Piece of the week 46: Two Nativity Carols

Visual artists and composers have responded to the Nativity scene for many centuries, and in many ways – and that calming image of the stable communicates a sense of peace alongside a joyful promise for the future.

I’ve chosen two of my several carols to Nativity texts – one which I wrote some time ago, and the other one recently.

Scots Nativity is almost certainly my most popular carol – I’m not talking ‘blockbuster’ performances, but it appears very regularly in carol concerts and services. It’s difficult for me to assess why that is, but I suspect it’s due to its ‘folky’ character and modal aspects, its traditional Scottish words, and the characteristic reversed dotted rhythm sometimes known as the ‘scotch snap’. I wrote it over twenty years ago now, (on a hot summer’s day on the wall outside Ely Cathedral) as a duet for two voices, for my wife Jan (who was born in Scotland) and daughter Mary to sing. Later I added lower voices, and there are in fact now three versions, SA, SATB, and SAMen, all published by Oxford University Press, separately and in various collections. There’s also a version translated into Swedish!

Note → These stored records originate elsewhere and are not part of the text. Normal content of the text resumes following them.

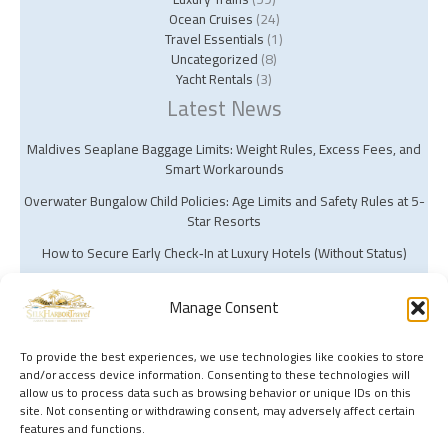
Ocean Cruises
(24)
Travel Essentials
(1)
Uncategorized
(8)
Yacht Rentals
(3)
Latest News
Maldives Seaplane Baggage Limits: Weight Rules, Excess Fees, and
Smart Workarounds
Overwater Bungalow Child Policies: Age Limits and Safety Rules at 5-
Star Resorts
How to Secure Early Check‑In at Luxury Hotels (Without Status)
Manage Consent
To provide the best experiences, we use technologies like cookies to store
and/or access device information. Consenting to these technologies will
Copyright © 2026 Silk Harbor Travel | Powered by Silk Harbor Travel
allow us to process data such as browsing behavior or unique IDs on this
site. Not consenting or withdrawing consent, may adversely affect certain
features and functions.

The words of Scots Nativity date from the sixteenth or seventeenth century, and I also used seventeenth-century words, probably by William Ballet, for my much more recent carol, Sweet Babe, sang she. Here I was aiming for the same mood (and as it happens, in the same key) but with an unaccompanied and more richly scored texture. The text here is from an early seventeenth century lute song, beginning
Sweet was the song the Virgin sung, when she to Bethlehem in Judah came,
and was delivered of a son, That blessed Jesus hath to name
.
Sweet babe, sang she….
In my setting I mainly give the chorus a background role, singing an undulating and slowly varying lullaby, while a solo soprano (or semichorus) sings the text reflectively in the foreground. Passages of gentle ‘alleluias’ make contrasting interludes for all voices together. In many ways it is different from Scots Nativity, but I think it paints a picture which complements it.

There are many recordings online of Scots Nativity: here’s one, by the Bearsden Choir, just north of Glasgow.

And here’s a lovely recording of Sweet Babe, sang she, by the Houston Chamber Choir, Texas.

Scots Nativity (upper voices) is available here, and the SATB version here. It is also in Carols for Choirs 5, and in several other OUP collections.

Sweet Babe, sang she is available here.

With my very best wishes for Christmas!